Your objective
The lines wanted are those in the data below that include "Olegário".
+++ Material for the task +++
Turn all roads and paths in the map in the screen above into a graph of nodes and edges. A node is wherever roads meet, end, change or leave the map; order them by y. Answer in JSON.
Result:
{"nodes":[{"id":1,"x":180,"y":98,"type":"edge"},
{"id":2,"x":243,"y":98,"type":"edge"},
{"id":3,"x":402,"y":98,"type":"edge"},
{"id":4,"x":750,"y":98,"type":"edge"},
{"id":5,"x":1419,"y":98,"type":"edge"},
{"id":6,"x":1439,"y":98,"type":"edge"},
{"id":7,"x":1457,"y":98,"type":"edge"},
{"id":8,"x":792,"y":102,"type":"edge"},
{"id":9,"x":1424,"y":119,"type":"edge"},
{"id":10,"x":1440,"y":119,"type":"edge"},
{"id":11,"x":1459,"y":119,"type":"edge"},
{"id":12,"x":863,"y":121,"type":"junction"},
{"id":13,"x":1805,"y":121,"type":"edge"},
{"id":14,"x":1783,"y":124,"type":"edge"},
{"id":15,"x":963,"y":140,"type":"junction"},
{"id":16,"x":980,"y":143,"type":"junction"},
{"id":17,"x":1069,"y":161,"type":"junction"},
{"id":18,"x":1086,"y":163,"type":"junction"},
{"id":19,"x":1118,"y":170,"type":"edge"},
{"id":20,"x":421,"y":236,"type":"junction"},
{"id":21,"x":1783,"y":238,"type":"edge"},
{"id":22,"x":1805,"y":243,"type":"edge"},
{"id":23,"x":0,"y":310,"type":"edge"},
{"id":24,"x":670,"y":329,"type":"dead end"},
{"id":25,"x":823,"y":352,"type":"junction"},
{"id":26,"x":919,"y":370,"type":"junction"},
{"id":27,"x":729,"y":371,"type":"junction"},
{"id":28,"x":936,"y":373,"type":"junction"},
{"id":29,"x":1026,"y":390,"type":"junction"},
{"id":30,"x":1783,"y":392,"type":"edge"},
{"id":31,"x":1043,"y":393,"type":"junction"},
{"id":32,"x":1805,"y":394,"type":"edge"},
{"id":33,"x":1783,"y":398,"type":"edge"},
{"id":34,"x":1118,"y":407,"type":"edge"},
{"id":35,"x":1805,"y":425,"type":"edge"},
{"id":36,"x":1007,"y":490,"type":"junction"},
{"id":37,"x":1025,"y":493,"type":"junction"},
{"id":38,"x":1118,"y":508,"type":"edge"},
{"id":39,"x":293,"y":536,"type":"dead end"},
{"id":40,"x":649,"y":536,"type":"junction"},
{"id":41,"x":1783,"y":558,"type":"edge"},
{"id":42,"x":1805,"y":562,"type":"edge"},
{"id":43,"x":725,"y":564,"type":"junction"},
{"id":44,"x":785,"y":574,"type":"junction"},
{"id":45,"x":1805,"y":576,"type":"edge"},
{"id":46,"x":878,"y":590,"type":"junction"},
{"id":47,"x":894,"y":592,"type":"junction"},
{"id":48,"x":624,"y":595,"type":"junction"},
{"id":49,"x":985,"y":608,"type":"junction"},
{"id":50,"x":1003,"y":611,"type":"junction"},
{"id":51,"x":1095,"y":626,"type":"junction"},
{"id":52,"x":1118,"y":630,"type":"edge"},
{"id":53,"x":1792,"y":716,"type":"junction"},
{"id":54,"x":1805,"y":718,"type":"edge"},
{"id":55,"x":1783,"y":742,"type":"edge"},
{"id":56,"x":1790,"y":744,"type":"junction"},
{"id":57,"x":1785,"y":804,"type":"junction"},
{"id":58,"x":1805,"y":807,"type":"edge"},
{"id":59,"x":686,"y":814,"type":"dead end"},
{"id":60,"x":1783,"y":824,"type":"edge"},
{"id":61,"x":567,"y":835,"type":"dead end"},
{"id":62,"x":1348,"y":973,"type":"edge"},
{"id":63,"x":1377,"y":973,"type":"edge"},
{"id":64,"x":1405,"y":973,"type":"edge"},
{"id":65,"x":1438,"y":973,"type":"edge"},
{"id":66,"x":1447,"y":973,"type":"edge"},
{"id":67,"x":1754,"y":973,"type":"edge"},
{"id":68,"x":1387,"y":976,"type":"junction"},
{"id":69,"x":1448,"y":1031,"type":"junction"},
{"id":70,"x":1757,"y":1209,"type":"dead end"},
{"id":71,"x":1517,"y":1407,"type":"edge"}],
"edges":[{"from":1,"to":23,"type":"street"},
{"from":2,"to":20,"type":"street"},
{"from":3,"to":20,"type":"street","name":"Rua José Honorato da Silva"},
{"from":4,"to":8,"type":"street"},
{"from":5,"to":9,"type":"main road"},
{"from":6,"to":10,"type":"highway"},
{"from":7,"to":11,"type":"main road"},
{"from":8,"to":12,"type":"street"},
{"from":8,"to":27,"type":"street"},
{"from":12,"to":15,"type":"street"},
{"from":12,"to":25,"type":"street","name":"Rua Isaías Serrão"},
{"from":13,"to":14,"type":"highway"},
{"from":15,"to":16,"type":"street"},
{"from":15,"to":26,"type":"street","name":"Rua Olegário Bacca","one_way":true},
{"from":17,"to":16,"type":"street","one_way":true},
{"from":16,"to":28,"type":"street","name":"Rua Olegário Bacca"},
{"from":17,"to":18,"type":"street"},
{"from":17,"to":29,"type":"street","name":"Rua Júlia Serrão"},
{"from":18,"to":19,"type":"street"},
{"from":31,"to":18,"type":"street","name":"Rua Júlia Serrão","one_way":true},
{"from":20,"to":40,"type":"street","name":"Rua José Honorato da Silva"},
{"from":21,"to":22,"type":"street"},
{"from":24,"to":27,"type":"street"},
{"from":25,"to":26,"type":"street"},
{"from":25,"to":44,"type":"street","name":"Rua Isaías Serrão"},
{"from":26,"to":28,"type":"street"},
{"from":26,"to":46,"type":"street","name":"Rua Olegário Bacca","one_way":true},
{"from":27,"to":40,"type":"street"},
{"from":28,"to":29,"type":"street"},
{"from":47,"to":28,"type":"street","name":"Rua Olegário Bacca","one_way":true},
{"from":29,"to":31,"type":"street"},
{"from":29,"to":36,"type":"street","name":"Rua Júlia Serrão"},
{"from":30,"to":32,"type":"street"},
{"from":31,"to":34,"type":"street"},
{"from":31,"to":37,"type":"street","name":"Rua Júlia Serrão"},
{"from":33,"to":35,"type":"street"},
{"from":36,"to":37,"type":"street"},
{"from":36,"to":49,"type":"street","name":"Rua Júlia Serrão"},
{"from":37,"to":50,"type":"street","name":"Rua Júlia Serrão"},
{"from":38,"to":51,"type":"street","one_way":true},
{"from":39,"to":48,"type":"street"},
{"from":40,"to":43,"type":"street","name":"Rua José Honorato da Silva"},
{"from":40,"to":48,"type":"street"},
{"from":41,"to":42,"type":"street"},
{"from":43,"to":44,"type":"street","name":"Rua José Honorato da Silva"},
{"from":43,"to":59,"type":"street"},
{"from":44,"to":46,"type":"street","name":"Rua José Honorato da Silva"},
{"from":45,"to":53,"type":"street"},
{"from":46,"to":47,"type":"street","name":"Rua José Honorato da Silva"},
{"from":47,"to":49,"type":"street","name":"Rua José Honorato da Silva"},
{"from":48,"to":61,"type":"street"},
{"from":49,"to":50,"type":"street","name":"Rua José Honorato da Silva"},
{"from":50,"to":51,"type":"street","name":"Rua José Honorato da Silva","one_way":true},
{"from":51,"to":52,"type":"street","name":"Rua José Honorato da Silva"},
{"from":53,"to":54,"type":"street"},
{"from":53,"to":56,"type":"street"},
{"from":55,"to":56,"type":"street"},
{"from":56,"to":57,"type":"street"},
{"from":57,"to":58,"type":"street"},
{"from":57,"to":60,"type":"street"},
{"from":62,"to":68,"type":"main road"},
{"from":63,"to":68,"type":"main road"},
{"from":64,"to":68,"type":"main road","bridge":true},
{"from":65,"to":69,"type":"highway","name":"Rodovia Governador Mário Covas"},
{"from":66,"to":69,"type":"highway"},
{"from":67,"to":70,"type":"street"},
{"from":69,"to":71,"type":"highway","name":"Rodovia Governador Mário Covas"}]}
+++
Task result
{"from":15,"to":26,"type":"street","name":"Rua Olegário Bacca","one_way":true},
{"from":16,"to":28,"type":"street","name":"Rua Olegário Bacca"},
{"from":26,"to":46,"type":"street","name":"Rua Olegário Bacca","one_way":true},
{"from":47,"to":28,"type":"street","name":"Rua Olegário Bacca","one_way":true},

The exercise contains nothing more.